▶ GIVEN ENTRIES
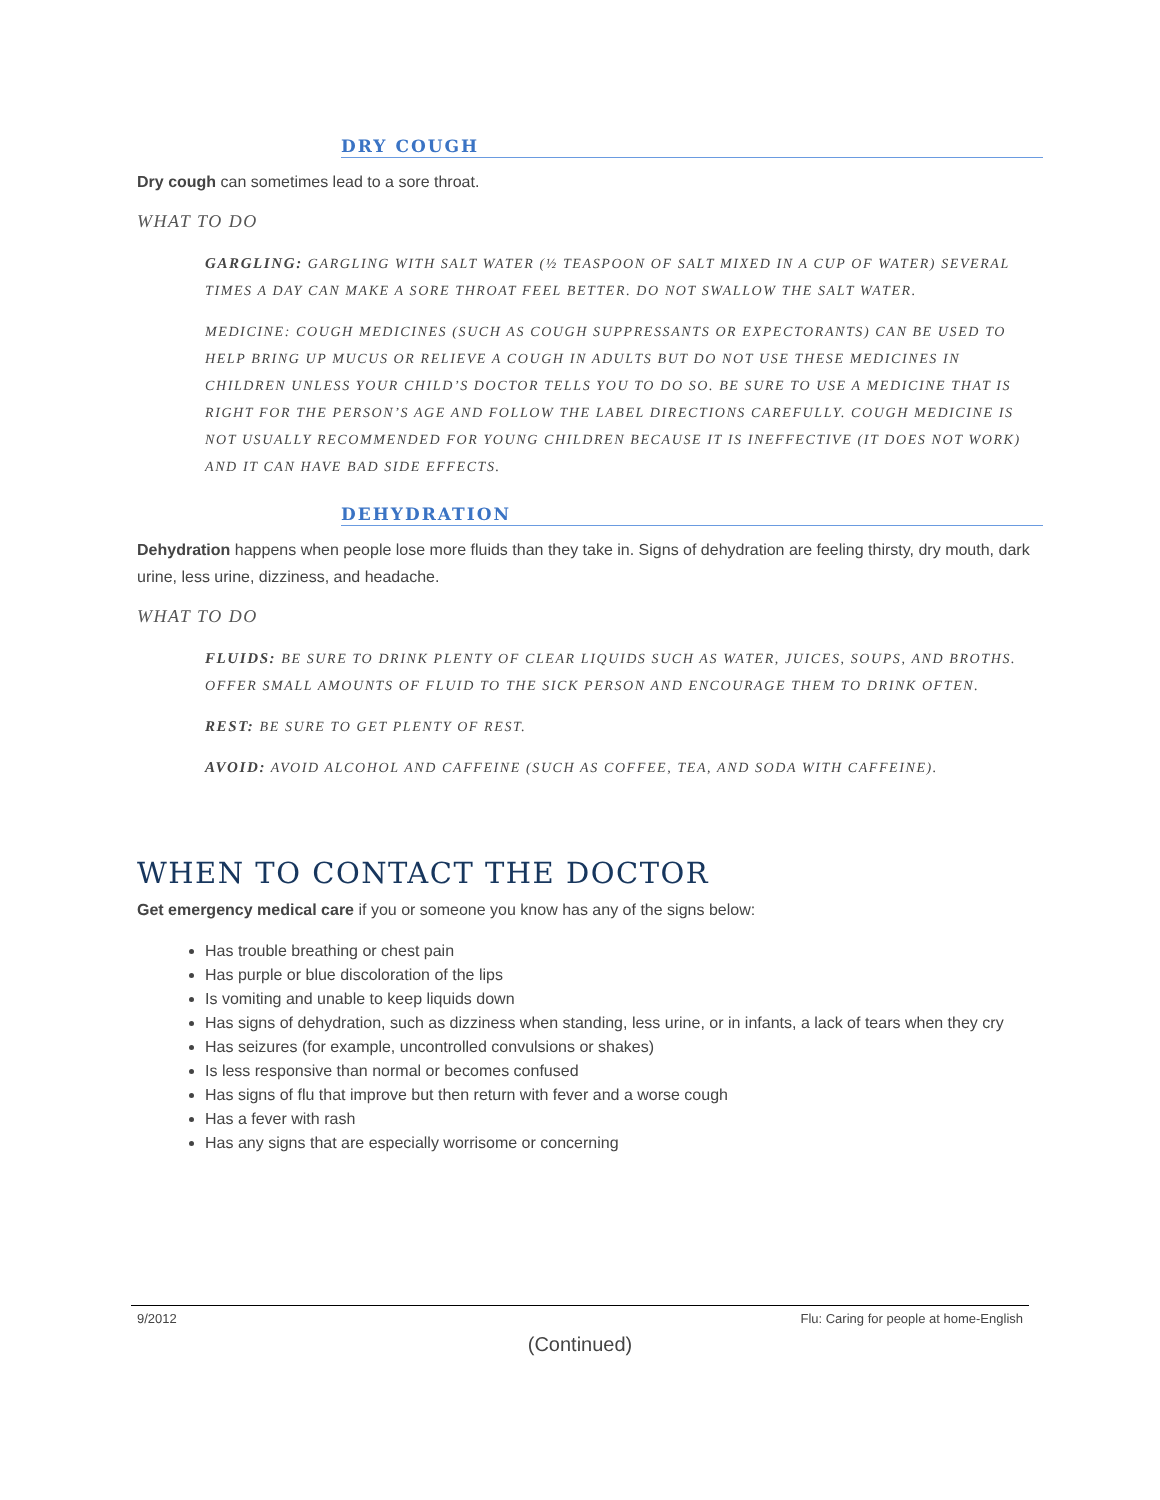DRY COUGH
Dry cough can sometimes lead to a sore throat.
WHAT TO DO
GARGLING: GARGLING WITH SALT WATER (½ TEASPOON OF SALT MIXED IN A CUP OF WATER) SEVERAL TIMES A DAY CAN MAKE A SORE THROAT FEEL BETTER. DO NOT SWALLOW THE SALT WATER.
MEDICINE: COUGH MEDICINES (SUCH AS COUGH SUPPRESSANTS OR EXPECTORANTS) CAN BE USED TO HELP BRING UP MUCUS OR RELIEVE A COUGH IN ADULTS BUT DO NOT USE THESE MEDICINES IN CHILDREN UNLESS YOUR CHILD’S DOCTOR TELLS YOU TO DO SO. BE SURE TO USE A MEDICINE THAT IS RIGHT FOR THE PERSON’S AGE AND FOLLOW THE LABEL DIRECTIONS CAREFULLY. COUGH MEDICINE IS NOT USUALLY RECOMMENDED FOR YOUNG CHILDREN BECAUSE IT IS INEFFECTIVE (IT DOES NOT WORK) AND IT CAN HAVE BAD SIDE EFFECTS.
DEHYDRATION
Dehydration happens when people lose more fluids than they take in. Signs of dehydration are feeling thirsty, dry mouth, dark urine, less urine, dizziness, and headache.
WHAT TO DO
FLUIDS: BE SURE TO DRINK PLENTY OF CLEAR LIQUIDS SUCH AS WATER, JUICES, SOUPS, AND BROTHS. OFFER SMALL AMOUNTS OF FLUID TO THE SICK PERSON AND ENCOURAGE THEM TO DRINK OFTEN.
REST: BE SURE TO GET PLENTY OF REST.
AVOID: AVOID ALCOHOL AND CAFFEINE (SUCH AS COFFEE, TEA, AND SODA WITH CAFFEINE).
WHEN TO CONTACT THE DOCTOR
Get emergency medical care if you or someone you know has any of the signs below:
Has trouble breathing or chest pain
Has purple or blue discoloration of the lips
Is vomiting and unable to keep liquids down
Has signs of dehydration, such as dizziness when standing, less urine, or in infants, a lack of tears when they cry
Has seizures (for example, uncontrolled convulsions or shakes)
Is less responsive than normal or becomes confused
Has signs of flu that improve but then return with fever and a worse cough
Has a fever with rash
Has any signs that are especially worrisome or concerning
9/2012 Flu: Caring for people at home-English
(Continued)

▶ EXERCISE PROMPT
Please restate each entry exactly, but drop any picture it holds.

▶ RESULT BELOW
DRY COUGH
Dry cough can sometimes lead to a sore throat.
WHAT TO DO
GARGLING: GARGLING WITH SALT WATER (½ TEASPOON OF SALT MIXED IN A CUP OF WATER) SEVERAL TIMES A DAY CAN MAKE A SORE THROAT FEEL BETTER. DO NOT SWALLOW THE SALT WATER.
MEDICINE: COUGH MEDICINES (SUCH AS COUGH SUPPRESSANTS OR EXPECTORANTS) CAN BE USED TO HELP BRING UP MUCUS OR RELIEVE A COUGH IN ADULTS BUT DO NOT USE THESE MEDICINES IN CHILDREN UNLESS YOUR CHILD’S DOCTOR TELLS YOU TO DO SO. BE SURE TO USE A MEDICINE THAT IS RIGHT FOR THE PERSON’S AGE AND FOLLOW THE LABEL DIRECTIONS CAREFULLY. COUGH MEDICINE IS NOT USUALLY RECOMMENDED FOR YOUNG CHILDREN BECAUSE IT IS INEFFECTIVE (IT DOES NOT WORK) AND IT CAN HAVE BAD SIDE EFFECTS.
DEHYDRATION
Dehydration happens when people lose more fluids than they take in. Signs of dehydration are feeling thirsty, dry mouth, dark urine, less urine, dizziness, and headache.
WHAT TO DO
FLUIDS: BE SURE TO DRINK PLENTY OF CLEAR LIQUIDS SUCH AS WATER, JUICES, SOUPS, AND BROTHS. OFFER SMALL AMOUNTS OF FLUID TO THE SICK PERSON AND ENCOURAGE THEM TO DRINK OFTEN.
REST: BE SURE TO GET PLENTY OF REST.
AVOID: AVOID ALCOHOL AND CAFFEINE (SUCH AS COFFEE, TEA, AND SODA WITH CAFFEINE).
WHEN TO CONTACT THE DOCTOR
Get emergency medical care if you or someone you know has any of the signs below:
Has trouble breathing or chest pain
Has purple or blue discoloration of the lips
Is vomiting and unable to keep liquids down
Has signs of dehydration, such as dizziness when standing, less urine, or in infants, a lack of tears when they cry
Has seizures (for example, uncontrolled convulsions or shakes)
Is less responsive than normal or becomes confused
Has signs of flu that improve but then return with fever and a worse cough
Has a fever with rash
Has any signs that are especially worrisome or concerning
9/2012 Flu: Caring for people at home-English
(Continued)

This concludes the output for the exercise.